Given request a: In the records, reproduce each line from the one containing "scientific name: Watsonia tabularis" through the last line of the records, including both ends. Leave the pictures out of your answer.

Source extract:
# what is hung gar



## ggg214 (Jan 31, 2008)

i have heard this name alot,but still don't know what it is
Please, give me an overview about this, or tell me where i can find some words about it
thanks!


----------



## DungHo (Jan 31, 2008)

do you know Wong Fei Hung, he is the master of the style.


----------



## arnisador (Jan 31, 2008)

It's one of the main styles of Southern Chinese martial arts, known for low stances, tiger claws, and an emphasis on hand techniques.


----------



## Xue Sheng (Jan 31, 2008)

Hung Gar/Hung Ga
http://www.answers.com/topic/hung-ga


----------



## ggg214 (Jan 31, 2008)

thanks a lot!


----------



## Taijiman (Jan 31, 2008)

Vid of Hung Gar:


----------



## HG1 (Feb 1, 2008)

http://yeeshungga.com/tradition/history/

Here's the website to the Hung-Ga lineage I practice.  Let me know if you have any specifc questions about the style.


----------



## hungfistron (Feb 3, 2008)

Here is a taste of Hung Gar...


----------



## mryddin (Feb 4, 2008)

Make sure you catch the latest Inside Kung Fu... You will see a 3 page layout of my Sifu Mike Marshall explaining his thoughts on Hung Gar and what it is all about. I am so lucky to have found him.

http://louisvillehunggarkungfu.com

Feel free to stop in and say hi. there is a chat forum at teh top of the links page that is not really in use yet (ment for class members) but if you have questions I will get them to Sifu to answer....


----------



## TaiChiTJ (Feb 5, 2008)

Given request b: Write out the passage of the Hung Gar forum thread from "Here's the website" up to and including "(Feb 3, 2008)" without changing a word.

[Dataset records]
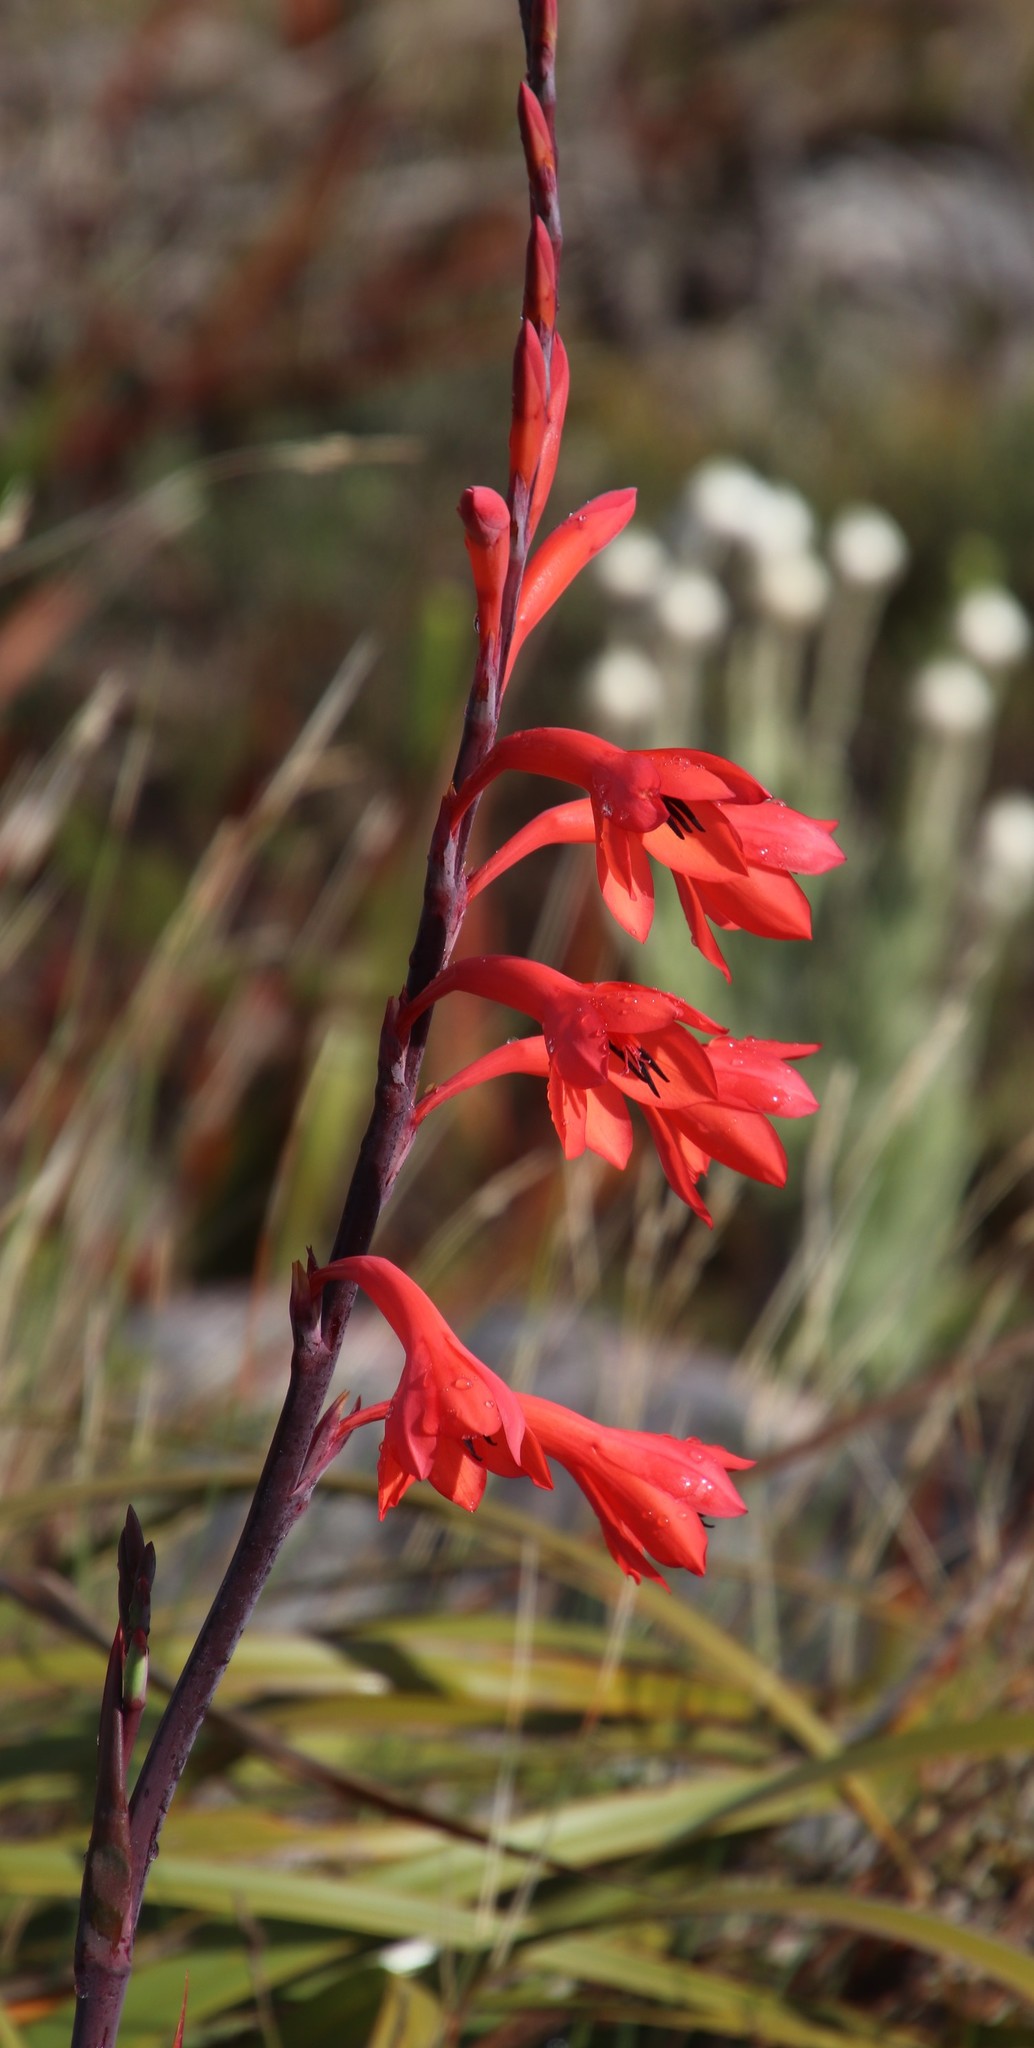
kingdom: Plantae
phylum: Tracheophyta
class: Liliopsida
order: Asparagales
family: Iridaceae
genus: Watsonia
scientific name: Watsonia tabularis
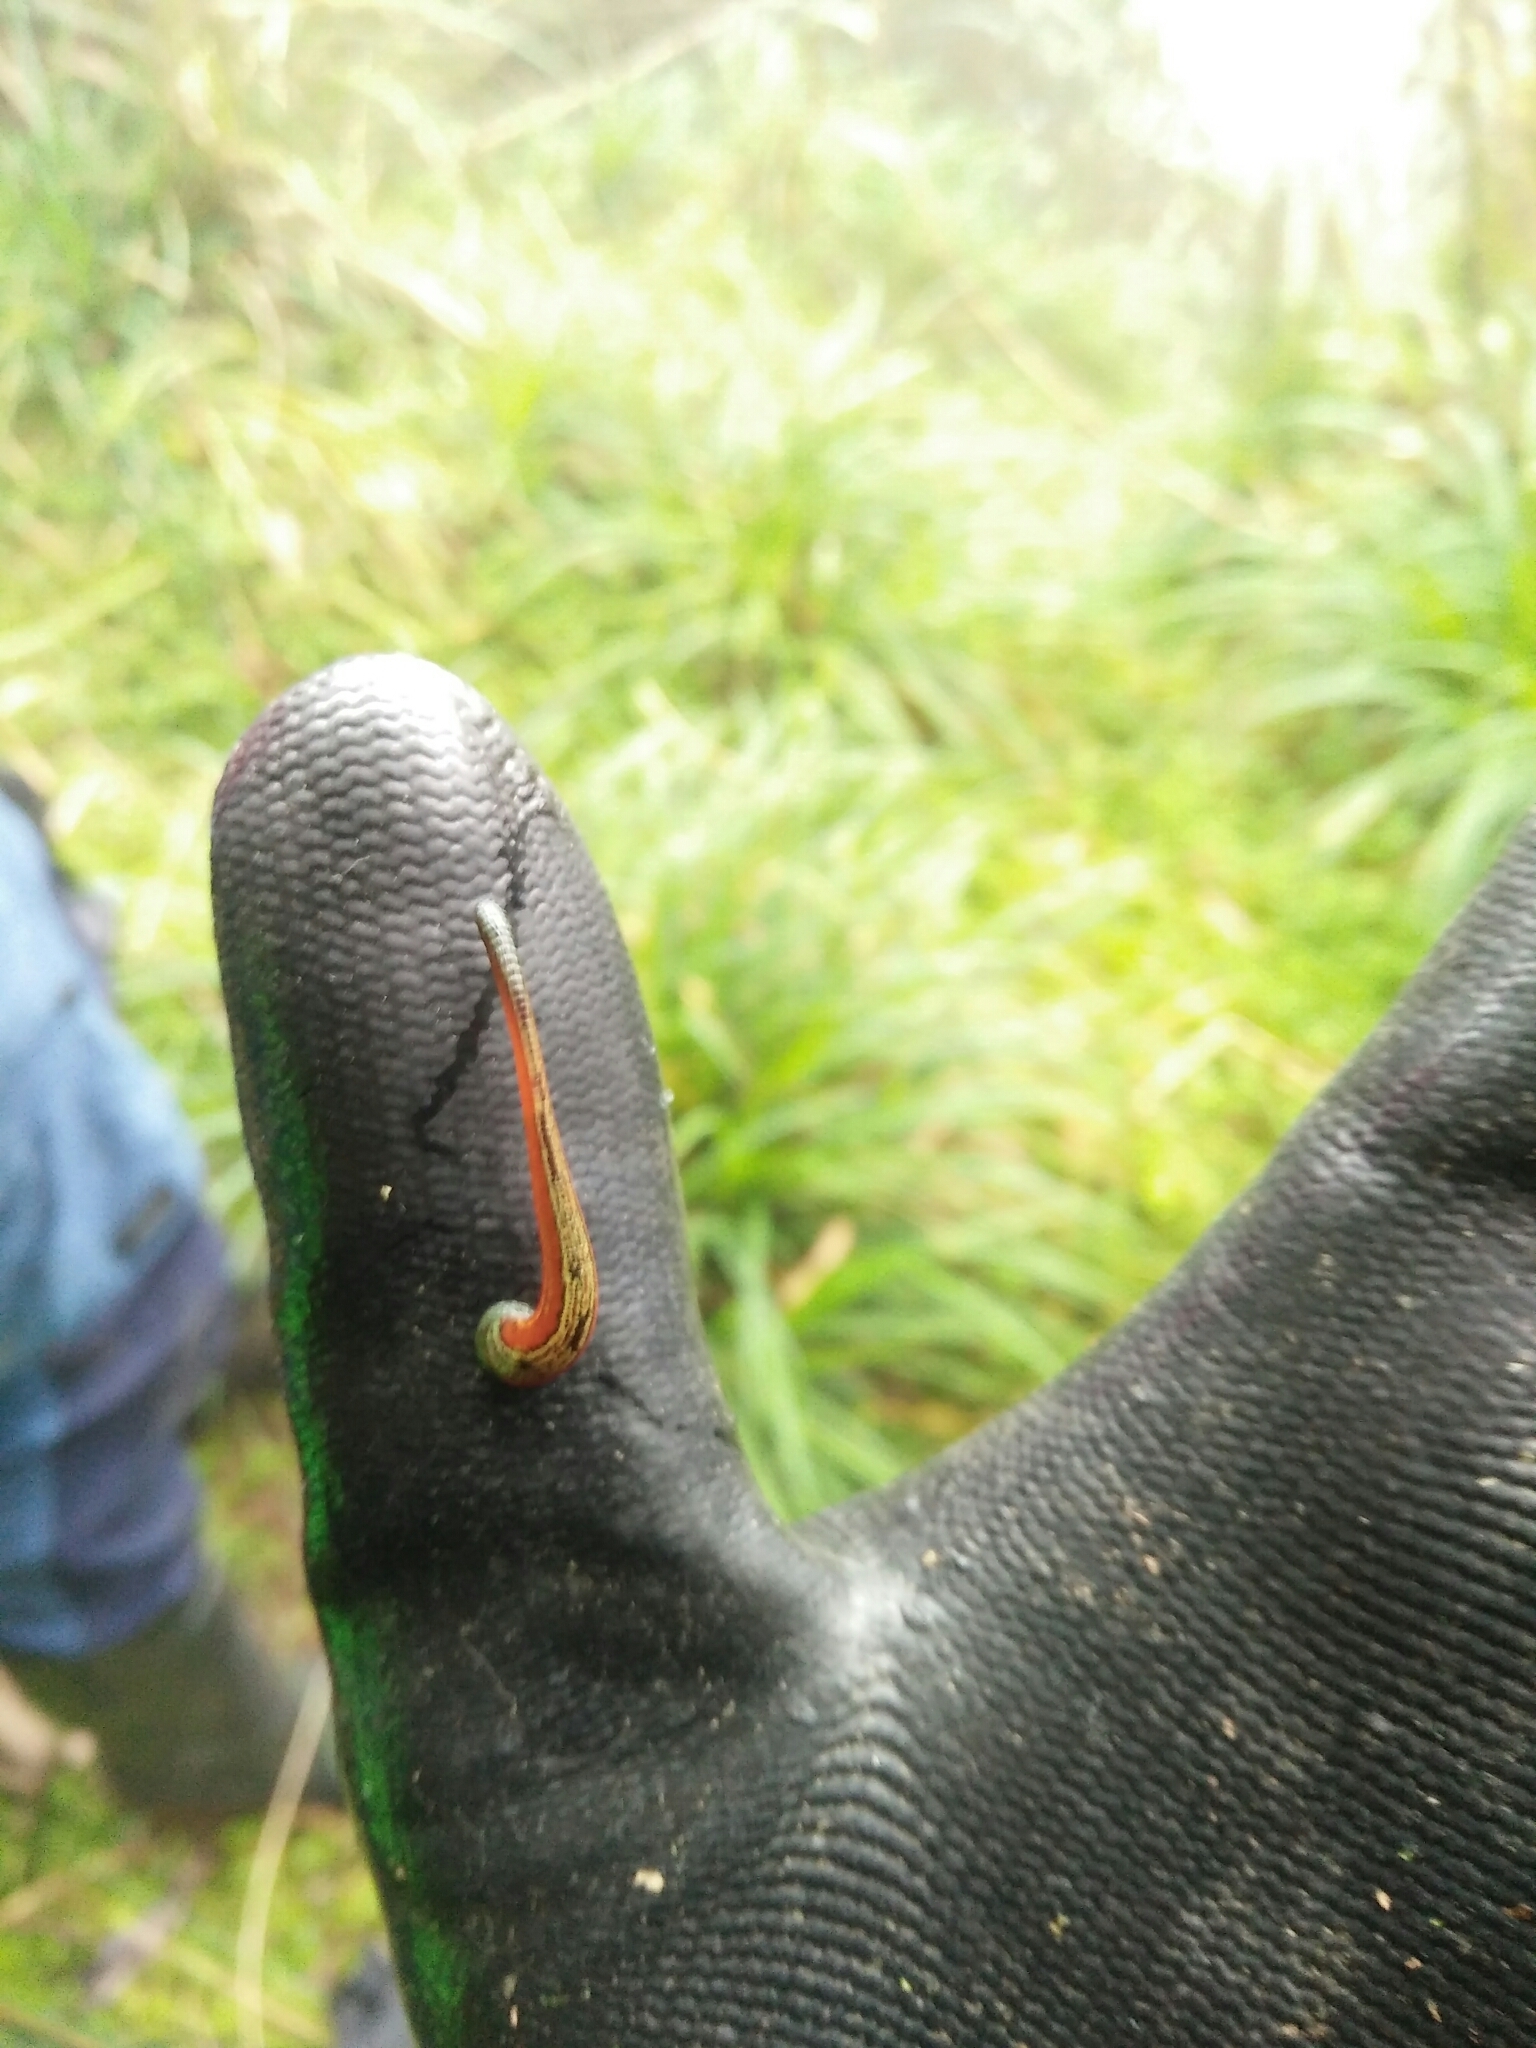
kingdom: Animalia
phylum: Annelida
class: Clitellata
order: Arhynchobdellida
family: Haemadipsidae
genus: Haemadipsa
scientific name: Haemadipsa picta
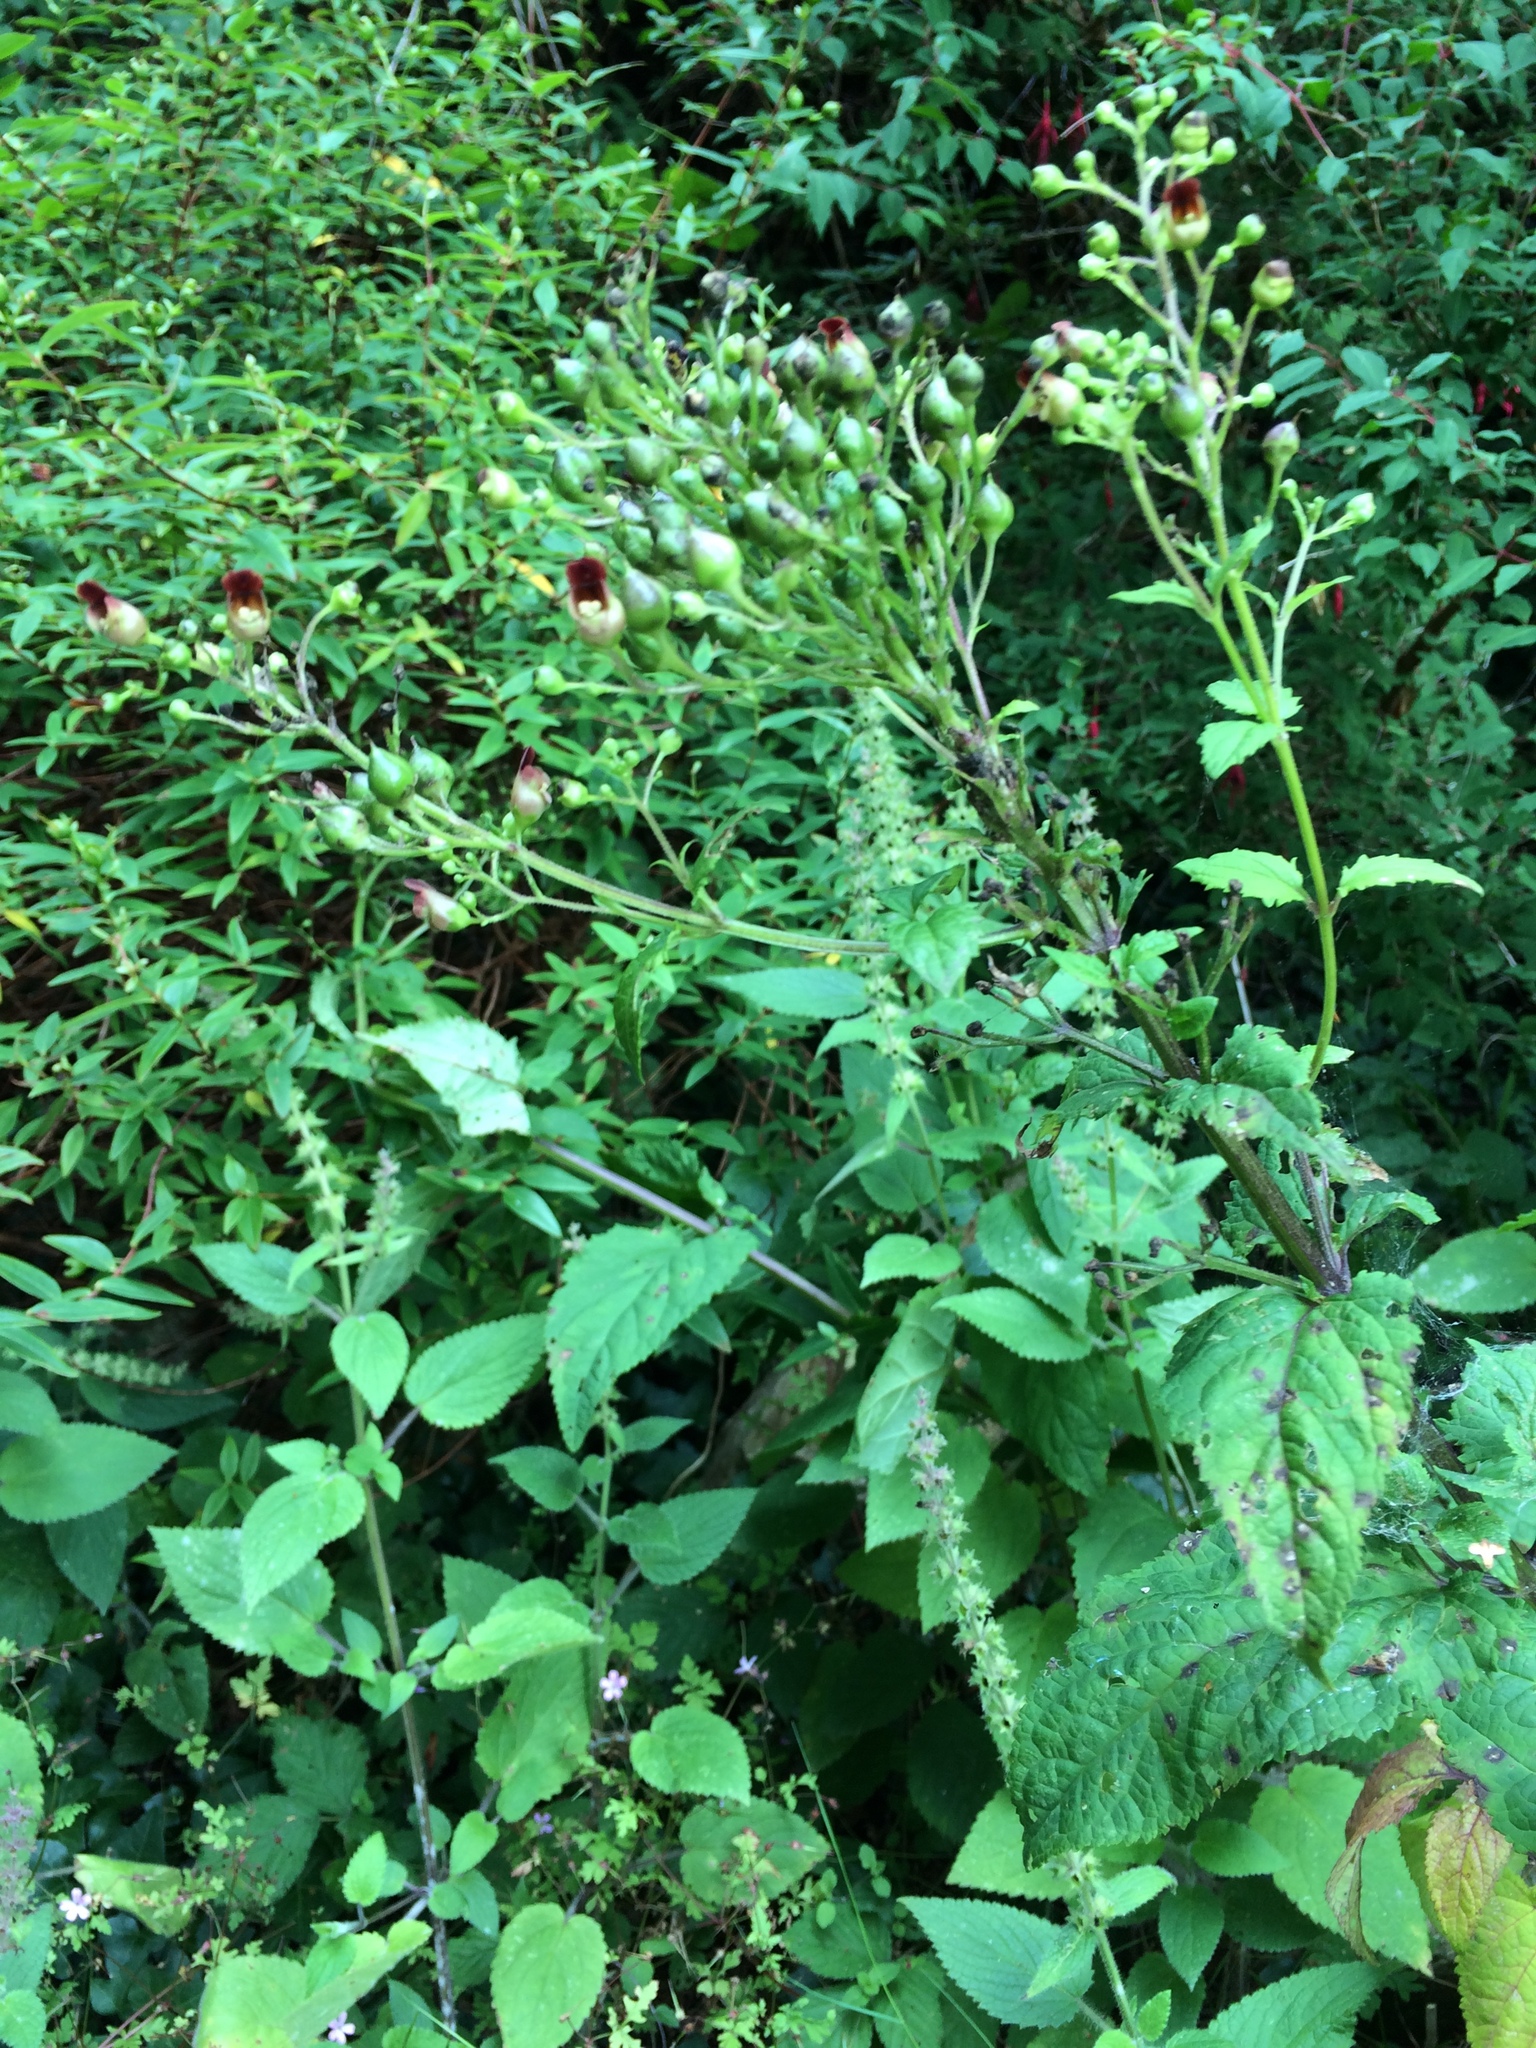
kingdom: Plantae
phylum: Tracheophyta
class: Magnoliopsida
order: Lamiales
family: Scrophulariaceae
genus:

Response a:
scientific name: Watsonia tabularis
kingdom: Animalia
phylum: Annelida
class: Clitellata
order: Arhynchobdellida
family: Haemadipsidae
genus: Haemadipsa
scientific name: Haemadipsa picta
kingdom: Plantae
phylum: Tracheophyta
class: Magnoliopsida
order: Lamiales
family: Scrophulariaceae
genus:

Response b:
Here's the website to the Hung-Ga lineage I practice.  Let me know if you have any specifc questions about the style.


----------



## hungfistron (Feb 3, 2008)